Through Different Eyes: Patients' and Nurses' Perceptions of the Environment in an Australian Hospital

Wednesday, 24 July 2013: 3:30 PM

Ann Katherine Williams, RN, BA (Hons), MEd, PhD
Division of Medicine, John Hunter Hospital, Newcastle, New South Wales, Australia
Deborah Mary Armitage, RN, MN
Division of Medicine, John Hunter Hospital, Newcastle, Australia

Learning Objective 1: The learner will identify that patients and nurses have different perceptions of the hospital environment which may affect nurses' ability to provide person-centred care

Learning Objective 2: The learner will understand that education can facilitate a cognitive pereptual shift thus promoting person-centredness

Purpose:

Evidence suggests that hospital environments impact on patient outcomes with environments  perceived by patients as patient friendly having a therapeutic effect. This study explored patients’ and nurses’ perceptions of the physical environment in order to inform person-centred education.

Methods:

A three stage modified photovoice methodology using opportunistic, non-purposive sampling of an in-patient population. Stage one: Patients were recruited and invited to nominate aspects of the physical environment which had particular meaning to them. Photographs of the nominated aspects were taken and participants were later interviewed and asked to describe the meaning the image/s had for them. Stage two: Nurses were recruited and not informed of the origin of the images.
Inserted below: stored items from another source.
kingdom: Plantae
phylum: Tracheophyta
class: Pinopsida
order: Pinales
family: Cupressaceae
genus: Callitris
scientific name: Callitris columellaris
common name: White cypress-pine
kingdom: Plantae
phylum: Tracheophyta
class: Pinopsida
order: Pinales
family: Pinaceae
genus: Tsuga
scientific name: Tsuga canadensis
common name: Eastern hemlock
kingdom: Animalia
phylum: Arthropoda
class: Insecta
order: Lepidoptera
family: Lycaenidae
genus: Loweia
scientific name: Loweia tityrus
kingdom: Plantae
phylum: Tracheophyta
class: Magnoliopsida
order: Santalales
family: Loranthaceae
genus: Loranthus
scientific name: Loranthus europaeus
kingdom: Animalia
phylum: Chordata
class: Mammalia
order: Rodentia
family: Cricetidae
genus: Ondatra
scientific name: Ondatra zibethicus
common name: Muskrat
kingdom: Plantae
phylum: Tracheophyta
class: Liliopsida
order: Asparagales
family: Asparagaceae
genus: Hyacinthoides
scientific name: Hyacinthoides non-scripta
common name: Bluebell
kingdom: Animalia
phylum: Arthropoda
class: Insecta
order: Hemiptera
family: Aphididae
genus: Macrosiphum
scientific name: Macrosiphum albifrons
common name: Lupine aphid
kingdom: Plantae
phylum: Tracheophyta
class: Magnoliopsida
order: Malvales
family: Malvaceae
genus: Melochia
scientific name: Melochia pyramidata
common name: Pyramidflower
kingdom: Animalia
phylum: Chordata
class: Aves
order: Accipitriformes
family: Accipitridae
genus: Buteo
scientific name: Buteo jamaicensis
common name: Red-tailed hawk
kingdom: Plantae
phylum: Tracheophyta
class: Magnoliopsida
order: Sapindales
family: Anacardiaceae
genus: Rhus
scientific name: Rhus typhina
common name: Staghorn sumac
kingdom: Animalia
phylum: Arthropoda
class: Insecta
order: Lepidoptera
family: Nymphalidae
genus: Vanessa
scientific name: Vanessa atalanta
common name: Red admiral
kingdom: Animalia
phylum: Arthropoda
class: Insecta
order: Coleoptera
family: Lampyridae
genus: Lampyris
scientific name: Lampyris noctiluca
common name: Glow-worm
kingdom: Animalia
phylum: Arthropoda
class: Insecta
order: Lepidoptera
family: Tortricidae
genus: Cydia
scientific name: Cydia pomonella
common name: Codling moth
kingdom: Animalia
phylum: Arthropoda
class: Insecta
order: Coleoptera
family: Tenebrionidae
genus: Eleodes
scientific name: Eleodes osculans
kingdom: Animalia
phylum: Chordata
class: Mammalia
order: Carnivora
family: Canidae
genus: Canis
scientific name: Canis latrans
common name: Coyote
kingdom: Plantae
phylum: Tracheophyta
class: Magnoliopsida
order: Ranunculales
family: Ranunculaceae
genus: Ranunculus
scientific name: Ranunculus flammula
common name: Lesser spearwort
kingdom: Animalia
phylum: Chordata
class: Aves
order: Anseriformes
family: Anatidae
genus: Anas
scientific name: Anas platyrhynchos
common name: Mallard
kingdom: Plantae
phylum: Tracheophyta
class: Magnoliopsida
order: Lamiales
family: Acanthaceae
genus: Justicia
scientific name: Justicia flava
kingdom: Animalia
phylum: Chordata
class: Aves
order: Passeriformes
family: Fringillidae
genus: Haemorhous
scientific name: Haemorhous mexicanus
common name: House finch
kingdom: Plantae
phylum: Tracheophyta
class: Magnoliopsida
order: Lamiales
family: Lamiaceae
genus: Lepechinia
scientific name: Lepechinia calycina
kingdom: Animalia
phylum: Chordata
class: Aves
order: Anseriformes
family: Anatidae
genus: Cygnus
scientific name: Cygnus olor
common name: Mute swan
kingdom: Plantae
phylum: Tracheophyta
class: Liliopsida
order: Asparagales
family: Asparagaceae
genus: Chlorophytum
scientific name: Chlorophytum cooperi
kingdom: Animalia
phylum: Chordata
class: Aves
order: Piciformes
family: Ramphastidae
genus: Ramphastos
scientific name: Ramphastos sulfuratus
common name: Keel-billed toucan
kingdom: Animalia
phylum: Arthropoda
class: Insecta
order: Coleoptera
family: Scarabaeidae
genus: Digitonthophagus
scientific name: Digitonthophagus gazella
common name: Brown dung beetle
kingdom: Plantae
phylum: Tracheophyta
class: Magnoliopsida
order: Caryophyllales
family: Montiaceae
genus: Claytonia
They were invited to select any number of photographs and describe what the image/s meant to them. Stage three: Nurses were recruited and informed that the images were chosen by patients. They were then invited to describe what the image/s meant to them.

Results:

Data analysis included: A thematic analysis of perceptions of: every image chosen by a patient or nurse and images chosen by both patients and nurses to conduct a cross-comparative thematic analysis of perceptions. Results showed that patients’ and nurses’ perceptions of the hospital environment differed. While patients ascribed personal meaning to the images, nurses predominantly ascribed clinical meaning. 

Conclusion:

The ability to identify personal meaning embedded in a clinical context did not occur naturally for nurses in this study. It would appear that being ‘person-centred’ as well as ‘clinically focussed’ is learnt rather than intuitive. Informing nurses that the images were chosen by patients however, forced them to make a clinical-person-centred perceptual shift. The challenge for nursing education is to instil in undergraduate nurses a natural ability to see both the personal and clinical dimension of the care environment.